[Transcribed page contents]
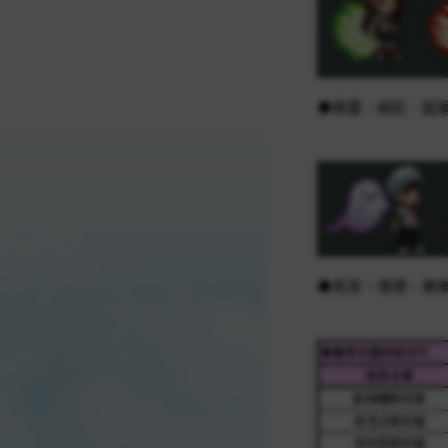
◆綠靈、緋紅．狐
◆笑笑、壞壞、樂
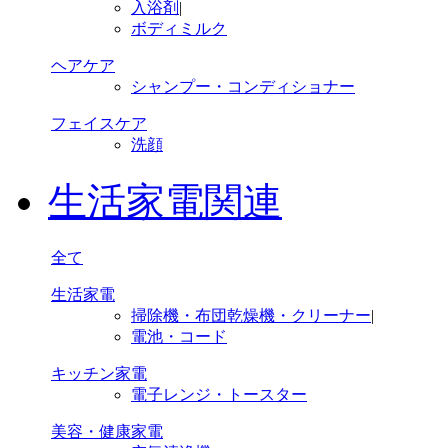
入浴剤
|
ボディミルク
ヘアケア
シャンプー・コンディショナー
フェイスケア
洗顔
生活家電関連
全て
生活家電
掃除機・布団乾燥機・クリーナー
|
電池・コード
キッチン家電
電子レンジ・トースター
美容・健康家電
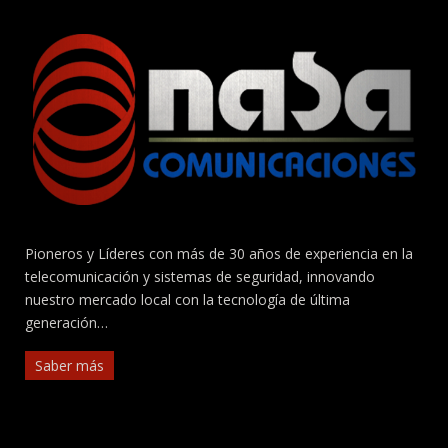
Pioneros y Líderes con más de 30 años de experiencia en la
telecomunicación y sistemas de seguridad, innovando
nuestro mercado local con la tecnología de última
generación…
Saber más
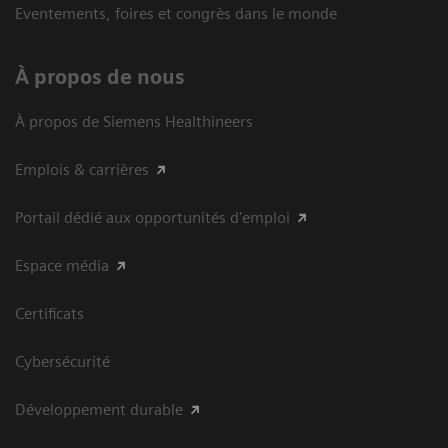
Eventements, foires et congrès dans le monde
À propos de nous
À propos de Siemens Healthineers
Emplois & carrières
Portail dédié aux opportunités d'emploi
Espace média
Certificats
Cybersécurité
Développement durable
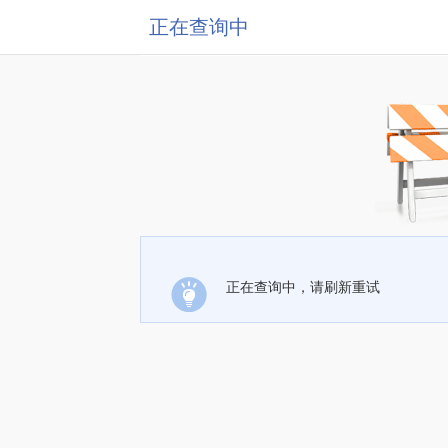
正在查询中
正在查询中，请刷新重试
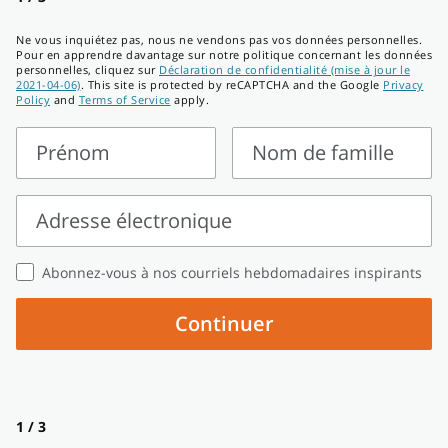
Ne vous inquiétez pas, nous ne vendons pas vos données personnelles.
Pour en apprendre davantage sur notre politique concernant les données
personnelles, cliquez sur
Déclaration de confidentialité (mise à jour le
2021-04-06)
. This site is protected by reCAPTCHA and the Google
Privacy
Policy
and
Terms of Service
apply.
Prénom
Nom de famille
Prénom
Nom
de
Adresse électronique
famille
Adresse
Abonnez-vous à nos courriels hebdomadaires inspirants
électronique
Continuer
1 / 3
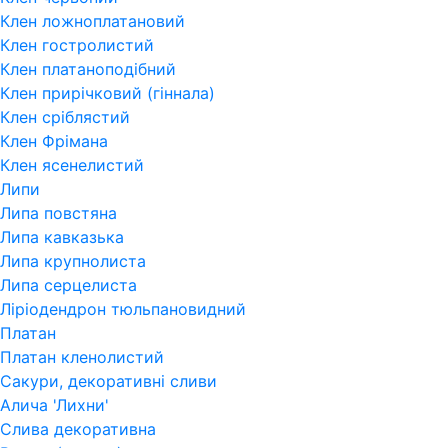
Клен ложноплатановий
Клен гостролистий
Клен платаноподібний
Клен прирічковий (гіннала)
Клен сріблястий
Клен Фрімана
Клен ясенелистий
Липи
Липа повстяна
Липа кавказька
Липа крупнолиста
Липа серцелиста
Ліріодендрон тюльпановидний
Платан
Платан кленолистий
Сакури, декоративні сливи
Алича 'Лихни'
Слива декоративна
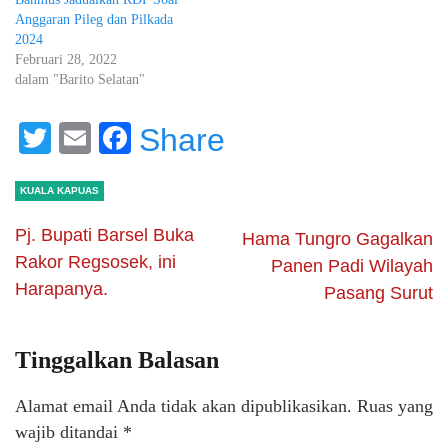
Anggaran Pileg dan Pilkada
2024
Februari 28, 2022
dalam "Barito Selatan"
Twitter
Email
Facebook
Share
KUALA KAPUAS
Pj. Bupati Barsel Buka
Hama Tungro Gagalkan
Rakor Regsosek, ini
Panen Padi Wilayah
Harapanya.
Pasang Surut
Tinggalkan Balasan
Alamat email Anda tidak akan dipublikasikan.
Ruas yang
wajib ditandai
*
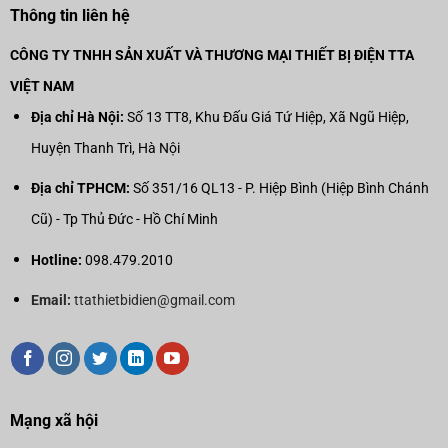
Thông tin liên hệ
CÔNG TY TNHH SẢN XUẤT VÀ THƯƠNG MẠI THIẾT BỊ ĐIỆN TTA
VIỆT NAM
Địa chỉ Hà Nội:
Số 13 TT8, Khu Đấu Giá Tứ Hiệp, Xã Ngũ Hiệp,
Huyện Thanh Trì, Hà Nội
Địa chỉ TPHCM:
Số 351/16 QL13 - P. Hiệp Bình (Hiệp Bình Chánh
Cũ) - Tp Thủ Đức - Hồ Chí Minh
Hotline:
098.479.2010
Email:
ttathietbidien@gmail.com
Mạng xã hội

WORK INSTRUCTION
Line for line, restate the data above and omit every picture.

ANSWER BELOW
◆綠靈、緋紅．狐
◆笑笑、壞壞、樂
入浴剤
|
ボディミルク
ヘアケア
シャンプー・コンディショナー
フェイスケア
洗顔
生活家電関連
全て
生活家電
掃除機・布団乾燥機・クリーナー
|
電池・コード
キッチン家電
電子レンジ・トースター
美容・健康家電
Pioneros y Líderes con más de 30 años de experiencia en la
telecomunicación y sistemas de seguridad, innovando
nuestro mercado local con la tecnología de última
generación…
Saber más
Eventements, foires et congrès dans le monde
À propos de nous
À propos de Siemens Healthineers
Emplois & carrières
Portail dédié aux opportunités d'emploi
Espace média
Certificats
Cybersécurité
Développement durable
正在查询中
正在查询中，请刷新重试
Ne vous inquiétez pas, nous ne vendons pas vos données personnelles.
Pour en apprendre davantage sur notre politique concernant les données
personnelles, cliquez sur
Déclaration de confidentialité (mise à jour le
2021-04-06)
. This site is protected by reCAPTCHA and the Google
Privacy
Policy
and
Terms of Service
apply.
Prénom
Nom de famille
Prénom
Nom
de
Adresse électronique
famille
Adresse
Abonnez-vous à nos courriels hebdomadaires inspirants
électronique
Continuer
1 / 3
Клен ложноплатановий
Клен гостролистий
Клен платаноподібний
Клен прирічковий (гіннала)
Клен сріблястий
Клен Фрімана
Клен ясенелистий
Липи
Липа повстяна
Липа кавказька
Липа крупнолиста
Липа серцелиста
Ліріодендрон тюльпановидний
Платан
Платан кленолистий
Сакури, декоративні сливи
Алича 'Лихни'
Слива декоративна
Anggaran Pileg dan Pilkada
2024
Februari 28, 2022
dalam "Barito Selatan"
Twitter
Email
Facebook
Share
KUALA KAPUAS
Pj. Bupati Barsel Buka
Hama Tungro Gagalkan
Rakor Regsosek, ini
Panen Padi Wilayah
Harapanya.
Pasang Surut
Tinggalkan Balasan
Alamat email Anda tidak akan dipublikasikan.
Ruas yang
wajib ditandai
*
Thông tin liên hệ
CÔNG TY TNHH SẢN XUẤT VÀ THƯƠNG MẠI THIẾT BỊ ĐIỆN TTA
VIỆT NAM
Địa chỉ Hà Nội:
Số 13 TT8, Khu Đấu Giá Tứ Hiệp, Xã Ngũ Hiệp,
Huyện Thanh Trì, Hà Nội
Địa chỉ TPHCM:
Số 351/16 QL13 - P. Hiệp Bình (Hiệp Bình Chánh
Cũ) - Tp Thủ Đức - Hồ Chí Minh
Hotline:
098.479.2010
Email:
ttathietbidien@gmail.com
Mạng xã hội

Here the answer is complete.